French librettist, novelist and dramatist

Paul Auguste Tousez, known as Paul Bocage, (5 October 1824, in Paris – 25 September 1887, in Paris) was a French librettist, novelist and dramatist.

Nephew of the famous 19th century actor Bocage (Pierre-Martinien Tousez), he first wrote, using the collective pseudonym "Désiré Hazard" with Octave Feuillet, who had been his classmate at College Louis-le-Grand, the novel Le Grand Vieillard (1845), Échec et mat, a comedy of five acts, played at the Odeon in 1846, Palma, ou la Nuit du vendredi saint, a drama of five acts, played at the Théâtre de la Porte Saint-Martin in 1847, La Vieillesse de Richelieu, a comedy of five acts, played the Comédie-Française in 1849; York, a comedy-vaudeville, played at the Palais-Royal in 1852.

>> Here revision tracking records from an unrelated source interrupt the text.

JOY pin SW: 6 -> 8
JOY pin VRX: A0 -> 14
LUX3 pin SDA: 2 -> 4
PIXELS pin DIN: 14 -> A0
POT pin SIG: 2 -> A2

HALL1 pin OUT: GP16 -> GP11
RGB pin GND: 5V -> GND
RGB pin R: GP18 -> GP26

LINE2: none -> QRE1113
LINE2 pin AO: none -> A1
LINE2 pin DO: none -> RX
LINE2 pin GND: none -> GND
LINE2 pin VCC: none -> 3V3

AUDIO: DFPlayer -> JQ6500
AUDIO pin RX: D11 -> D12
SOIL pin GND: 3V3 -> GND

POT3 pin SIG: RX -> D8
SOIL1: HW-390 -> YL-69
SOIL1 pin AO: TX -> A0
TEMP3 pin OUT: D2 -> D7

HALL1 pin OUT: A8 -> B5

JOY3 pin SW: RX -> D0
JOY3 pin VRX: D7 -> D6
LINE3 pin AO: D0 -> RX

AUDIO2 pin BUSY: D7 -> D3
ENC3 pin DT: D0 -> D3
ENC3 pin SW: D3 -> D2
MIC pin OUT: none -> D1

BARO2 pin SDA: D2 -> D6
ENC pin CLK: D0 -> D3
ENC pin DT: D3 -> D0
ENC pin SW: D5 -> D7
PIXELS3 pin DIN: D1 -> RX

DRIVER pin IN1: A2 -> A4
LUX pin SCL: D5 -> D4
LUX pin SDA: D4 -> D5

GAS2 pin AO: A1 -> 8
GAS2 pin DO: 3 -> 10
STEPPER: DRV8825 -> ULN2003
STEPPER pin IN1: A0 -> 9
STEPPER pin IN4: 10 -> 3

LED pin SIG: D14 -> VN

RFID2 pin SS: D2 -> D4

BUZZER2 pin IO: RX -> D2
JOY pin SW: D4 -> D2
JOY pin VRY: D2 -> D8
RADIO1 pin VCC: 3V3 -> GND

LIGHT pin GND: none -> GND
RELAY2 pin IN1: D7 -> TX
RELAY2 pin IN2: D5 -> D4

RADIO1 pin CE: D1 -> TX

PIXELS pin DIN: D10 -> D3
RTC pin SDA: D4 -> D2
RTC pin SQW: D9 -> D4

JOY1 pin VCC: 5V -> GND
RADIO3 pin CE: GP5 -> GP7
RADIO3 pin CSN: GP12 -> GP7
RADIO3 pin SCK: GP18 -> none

Paul Bocage also wrote, jointly with Joseph Méry, Maître Wolframb, a libretto for the Théâtre Lyrique (1855), and, jointly with Théodore Cogniard, Janot chez les Sauvages, a vaudeville of one act, played at the Théâtre des Variétés.

He also attributes a share in Le Chariot d'enfant, a drama of five acts, by Méry and Gérard de Nerval and Alexandre Dumas's Romulus (1854), Les Mariages du père Olifus (1861) et Les Mille et un fantômes (1849).

Bocage wrote as well novelty items, using the title "Bric-a-Brac", for the magazine Le Mousquetaire. The authorship of Les Mohicans de Paris, a long novel serialized in that publication is also attributed to him. Finally, he published in 1860 les Puritains de Paris and la Duchesse de Mauves (1860, 4 vols. in-8).